▸ **Passage shown**:
--- --- ---

Re: Who is the enemy?

From: Marchal <marchal.domain.name.hidden>
Date: Tue Oct 2 05:56:33 2001

GLevy wrote:

> [...]
>I am fascinated by antiterrorism methods that expose the inconsistency
>of terrorists. The problem is that that no matter what rational argument
>you could come up with, they will find a way to "rationalize" their
>position. It may be that the root of the problem is emotional and no
>amount of rational argument will work. It's like being faced with a
>tiger and trying to explain to the tiger that eating you will generate
>inconsistency in his set of belief. Unfortunately, it may be that the
>only way to show the inconsistency of their terrorist to the terrorists
>is by means of the ultimate argument: force.

Mmh... You can and perhaps you should, in some circonstance, use force
for capturing terrorist & Inc, but I doubt you could convince them
of their inconsistencies by force. Perhaps you mean they will learn
the inconsistencies by accumulation of enemies, war, violent choc.
Kamikase-like terrorist are enhanced in their paranoid belief by such
accumulation of difficulties. They want prove your own inconsistency,
at the price of their own. It is perhaps a form of "social madness".

--- --- ---

▸ **Input data**:
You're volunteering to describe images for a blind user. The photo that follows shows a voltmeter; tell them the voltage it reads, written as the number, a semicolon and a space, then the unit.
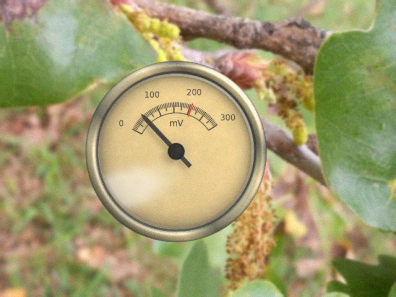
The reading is 50; mV
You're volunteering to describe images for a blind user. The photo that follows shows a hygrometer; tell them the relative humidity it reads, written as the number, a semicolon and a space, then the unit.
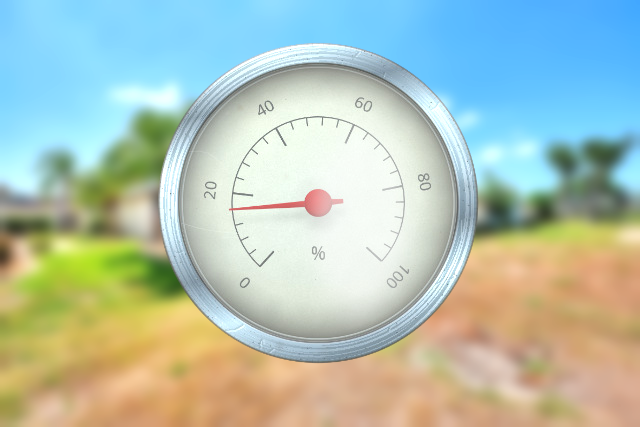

--- --- ---

▸ **Work order 1**:
In the post, what does GLevy compare reasoning with terrorists to?
▸ **Work order 2**:
Say whether each statement agrees with the post: (a) Marchal doubts that force could convince terrorists of their inconsistencies. (b) GLevy suggests the root of the problem may be emotional. (c) Marchal says force should never be used to capture terrorists.
▸ **Work order 3**:
Return the part of the post starting with "Mmh... You can" and going on through "war, violent choc.".
Rely only on the post for these answers.

▸ **Problem solution 1**:
Facing a tiger and trying to explain to it that eating you will generate inconsistency in its beliefs.

▸ **Problem solution 2**:
(a) Yes: "I doubt you could convince them of their inconsistencies by force."
(b) Yes: "It may be that the root of the problem is emotional."
(c) No: "You can and perhaps you should, in some circonstance, use force for capturing terrorist & Inc."

▸ **Problem solution 3**:
Mmh... You can and perhaps you should, in some circonstance, use force
for capturing terrorist & Inc, but I doubt you could convince them
of their inconsistencies by force. Perhaps you mean they will learn
the inconsistencies by accumulation of enemies, war, violent choc.